The community center she worked at needed a schoolhouse, and Violet asked for a cement donation from her close community. She was able to pick a day and called it Cement Sunday. Its goal was to get funds to be able to finally build the schoolhouse. A lady called Lucy Johnston donated 5000 pounds after she died. Through this donation, Violet was able to build the classroom she wanted. Later in her career, her first official teaching position was run by the American Board missionaries in Eastern Cape Province. She was able to work in Bizana for about three years. In 1916 her alma mater was able to offer her a spot where she stayed until  1923. Between 1923 and 1927 she was appointed by the board to take charge of the Grey Street Young Women’s Hostel in Durban.

=== Apartheid and education involvement ===
Looking through Violet's educational involvement, a book called “Not Either an Experimental Doll” describes her story through letters. Through a sisterhood of Mabel Palmer, Lili Moya and Sibusisiwe Makhanya which shows the “simple minded feminist assumptions of the power of sisterhood in which the fracture of class, age, and ethnicity are of no account.” Who all share their differences and passions for education.” The book addresses “what is a burning issue in contemporary south africa, the nature of black education and educational institutions.” Violet's life was constantly  shaped by the patriarchy of their own community and the disruptions they lived in due to the difference between the patriarchal mission christianity and the form of south africa and its racially structured capitalist which was based on the migrant labor system. Violet was described as being an outstanding zulu woman, and zulu women being the best of her generation in reality it was more complex to adapt to the model of education. But one thing that violet had was her powerful personality and she had a secure background.
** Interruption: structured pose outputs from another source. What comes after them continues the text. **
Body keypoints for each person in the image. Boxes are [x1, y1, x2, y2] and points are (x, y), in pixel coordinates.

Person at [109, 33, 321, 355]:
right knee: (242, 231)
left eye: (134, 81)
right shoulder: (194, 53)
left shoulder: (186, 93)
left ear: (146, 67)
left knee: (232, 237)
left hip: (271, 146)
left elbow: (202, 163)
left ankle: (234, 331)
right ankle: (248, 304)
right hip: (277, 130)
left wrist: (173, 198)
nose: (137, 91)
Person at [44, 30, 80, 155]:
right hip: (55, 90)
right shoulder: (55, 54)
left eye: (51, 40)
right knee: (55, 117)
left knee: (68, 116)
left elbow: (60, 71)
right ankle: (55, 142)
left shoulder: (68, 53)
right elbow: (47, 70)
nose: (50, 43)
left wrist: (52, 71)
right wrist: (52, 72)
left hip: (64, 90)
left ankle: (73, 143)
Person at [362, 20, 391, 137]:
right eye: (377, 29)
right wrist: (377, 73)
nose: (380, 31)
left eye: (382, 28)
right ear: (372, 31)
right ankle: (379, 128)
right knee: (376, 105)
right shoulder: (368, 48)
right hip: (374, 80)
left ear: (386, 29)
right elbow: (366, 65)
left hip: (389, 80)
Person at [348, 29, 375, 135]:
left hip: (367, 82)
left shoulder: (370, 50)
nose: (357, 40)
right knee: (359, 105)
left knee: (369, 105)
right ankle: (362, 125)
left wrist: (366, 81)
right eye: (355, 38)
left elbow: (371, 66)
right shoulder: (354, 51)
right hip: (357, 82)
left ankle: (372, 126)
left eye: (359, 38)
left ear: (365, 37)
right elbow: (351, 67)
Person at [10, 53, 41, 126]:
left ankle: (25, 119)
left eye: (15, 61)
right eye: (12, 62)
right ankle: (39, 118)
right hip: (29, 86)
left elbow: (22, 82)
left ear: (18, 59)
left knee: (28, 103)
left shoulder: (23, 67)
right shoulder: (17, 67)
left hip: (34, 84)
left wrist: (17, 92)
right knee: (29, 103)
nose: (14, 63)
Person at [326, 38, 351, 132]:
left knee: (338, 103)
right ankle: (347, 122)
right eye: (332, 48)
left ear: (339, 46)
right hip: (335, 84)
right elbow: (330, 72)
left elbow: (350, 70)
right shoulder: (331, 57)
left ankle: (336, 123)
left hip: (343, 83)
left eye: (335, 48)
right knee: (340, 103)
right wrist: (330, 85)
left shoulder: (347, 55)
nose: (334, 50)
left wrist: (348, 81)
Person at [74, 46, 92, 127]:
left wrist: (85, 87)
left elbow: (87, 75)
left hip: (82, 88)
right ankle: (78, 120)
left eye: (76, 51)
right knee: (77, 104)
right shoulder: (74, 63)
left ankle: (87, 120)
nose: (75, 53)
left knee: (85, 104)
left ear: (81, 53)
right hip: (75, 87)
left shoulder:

Her pride in her zulu identity and the focus of her mission was able to ensure that she would never suffer as much as her other sisterhood.

When Violet was younger she was known to be in mission circles, she was able to take this interest in community affairs and through this she as able to establish and organize Bantu Purity League. Her goal was to improve the moral standard of African girls. With both working, the Bantu league and night school impressed the Phelps Stokes commission on education while they were visiting Natal. But she actively refused to be shaped by the philanthropic and instead rebelled against this system. Violet figured out the key to coping with the pressure of capitalism which was adaptation to westernization and education. This did not mean for her that she was looking away from the old ways but when she was getting older she saw the value of tradition. But for her this meant absorbing foreign social institutions and making them compatible with the indigenous ones was key to success. With her returning to Umbumbulu, she organized another youth movement called Bantu Youth League. Violet was a woman of spirit and independence, which the book explains led her to a “strongly developed sense of what was known at the time of race consciousness.”

== Death and legacy ==
In the late 1960’s Violet's health became worse. Approaching 70 she was getting ill more often and so it became clear her health was declining. Before she died she said “More cultural and social centers are required. Living apart often creates jealousy, suspicion and lethargy. By coming together the people would learn to work as teams to better their conditions.” By the time of her death on 23 September 1971, Makhanya had never married.  Relatives noted that she was likely too outspoken and stubborn for a long-term partnership, and friends stated that she was too busy to marry. After her death, Makhanya was honored through the dedication of a local high school in her name, as well as through recognition of her work at the Umbumbulu Community Center.